_EXERCISE DESCRIPTION_
Write out every record in full, exactly as written, please.

begin

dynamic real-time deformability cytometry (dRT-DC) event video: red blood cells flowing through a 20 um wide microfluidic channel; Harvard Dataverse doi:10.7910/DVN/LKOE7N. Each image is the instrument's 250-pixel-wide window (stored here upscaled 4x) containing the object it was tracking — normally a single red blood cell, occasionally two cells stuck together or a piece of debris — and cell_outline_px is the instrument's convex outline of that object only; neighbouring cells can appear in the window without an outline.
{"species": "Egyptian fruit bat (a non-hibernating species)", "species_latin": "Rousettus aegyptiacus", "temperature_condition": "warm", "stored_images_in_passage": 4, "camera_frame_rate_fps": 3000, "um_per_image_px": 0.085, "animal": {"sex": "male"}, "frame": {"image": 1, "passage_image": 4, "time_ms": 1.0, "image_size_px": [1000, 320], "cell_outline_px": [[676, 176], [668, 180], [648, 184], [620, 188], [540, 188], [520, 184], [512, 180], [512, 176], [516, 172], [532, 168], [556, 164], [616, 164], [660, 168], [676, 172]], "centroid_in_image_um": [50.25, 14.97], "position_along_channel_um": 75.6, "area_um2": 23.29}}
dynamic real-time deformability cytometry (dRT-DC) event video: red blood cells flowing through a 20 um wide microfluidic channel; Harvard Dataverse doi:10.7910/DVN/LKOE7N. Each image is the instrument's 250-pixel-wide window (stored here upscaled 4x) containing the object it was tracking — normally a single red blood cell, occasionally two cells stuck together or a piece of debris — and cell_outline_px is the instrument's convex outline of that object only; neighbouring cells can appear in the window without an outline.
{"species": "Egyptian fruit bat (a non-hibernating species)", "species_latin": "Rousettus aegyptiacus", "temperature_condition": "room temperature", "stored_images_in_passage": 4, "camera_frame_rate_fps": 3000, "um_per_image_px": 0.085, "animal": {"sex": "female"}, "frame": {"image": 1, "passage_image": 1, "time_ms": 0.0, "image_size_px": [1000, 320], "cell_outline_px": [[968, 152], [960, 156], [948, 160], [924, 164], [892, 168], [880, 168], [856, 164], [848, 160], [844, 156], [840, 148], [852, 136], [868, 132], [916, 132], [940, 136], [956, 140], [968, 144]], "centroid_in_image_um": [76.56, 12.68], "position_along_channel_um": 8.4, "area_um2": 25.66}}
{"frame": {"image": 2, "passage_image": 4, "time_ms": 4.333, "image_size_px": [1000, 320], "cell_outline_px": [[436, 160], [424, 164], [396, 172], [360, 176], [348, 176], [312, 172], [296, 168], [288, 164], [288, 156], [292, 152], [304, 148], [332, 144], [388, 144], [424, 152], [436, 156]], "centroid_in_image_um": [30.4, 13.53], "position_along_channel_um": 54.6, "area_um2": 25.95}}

end

_THE RESPONSE_
dynamic real-time deformability cytometry (dRT-DC) event video: red blood cells flowing through a 20 um wide microfluidic channel; Harvard Dataverse doi:10.7910/DVN/LKOE7N. Each image is the instrument's 250-pixel-wide window (stored here upscaled 4x) containing the object it was tracking — normally a single red blood cell, occasionally two cells stuck together or a piece of debris — and cell_outline_px is the instrument's convex outline of that object only; neighbouring cells can appear in the window without an outline.
{"species": "Egyptian fruit bat (a non-hibernating species)", "species_latin": "Rousettus aegyptiacus", "temperature_condition": "warm", "stored_images_in_passage": 4, "camera_frame_rate_fps": 3000, "um_per_image_px": 0.085, "animal": {"sex": "male"}, "frame": {"image": 1, "passage_image": 4, "time_ms": 1.0, "image_size_px": [1000, 320], "cell_outline_px": [[676, 176], [668, 180], [648, 184], [620, 188], [540, 188], [520, 184], [512, 180], [512, 176], [516, 172], [532, 168], [556, 164], [616, 164], [660, 168], [676, 172]], "centroid_in_image_um": [50.25, 14.97], "position_along_channel_um": 75.6, "area_um2": 23.29}}
dynamic real-time deformability cytometry (dRT-DC) event video: red blood cells flowing through a 20 um wide microfluidic channel; Harvard Dataverse doi:10.7910/DVN/LKOE7N. Each image is the instrument's 250-pixel-wide window (stored here upscaled 4x) containing the object it was tracking — normally a single red blood cell, occasionally two cells stuck together or a piece of debris — and cell_outline_px is the instrument's convex outline of that object only; neighbouring cells can appear in the window without an outline.
{"species": "Egyptian fruit bat (a non-hibernating species)", "species_latin": "Rousettus aegyptiacus", "temperature_condition": "room temperature", "stored_images_in_passage": 4, "camera_frame_rate_fps": 3000, "um_per_image_px": 0.085, "animal": {"sex": "female"}, "frame": {"image": 1, "passage_image": 1, "time_ms": 0.0, "image_size_px": [1000, 320], "cell_outline_px": [[968, 152], [960, 156], [948, 160], [924, 164], [892, 168], [880, 168], [856, 164], [848, 160], [844, 156], [840, 148], [852, 136], [868, 132], [916, 132], [940, 136], [956, 140], [968, 144]], "centroid_in_image_um": [76.56, 12.68], "position_along_channel_um": 8.4, "area_um2": 25.66}}
{"frame": {"image": 2, "passage_image": 4, "time_ms": 4.333, "image_size_px": [1000, 320], "cell_outline_px": [[436, 160], [424, 164], [396, 172], [360, 176], [348, 176], [312, 172], [296, 168], [288, 164], [288, 156], [292, 152], [304, 148], [332, 144], [388, 144], [424, 152], [436, 156]], "centroid_in_image_um": [30.4, 13.53], "position_along_channel_um": 54.6, "area_um2": 25.95}}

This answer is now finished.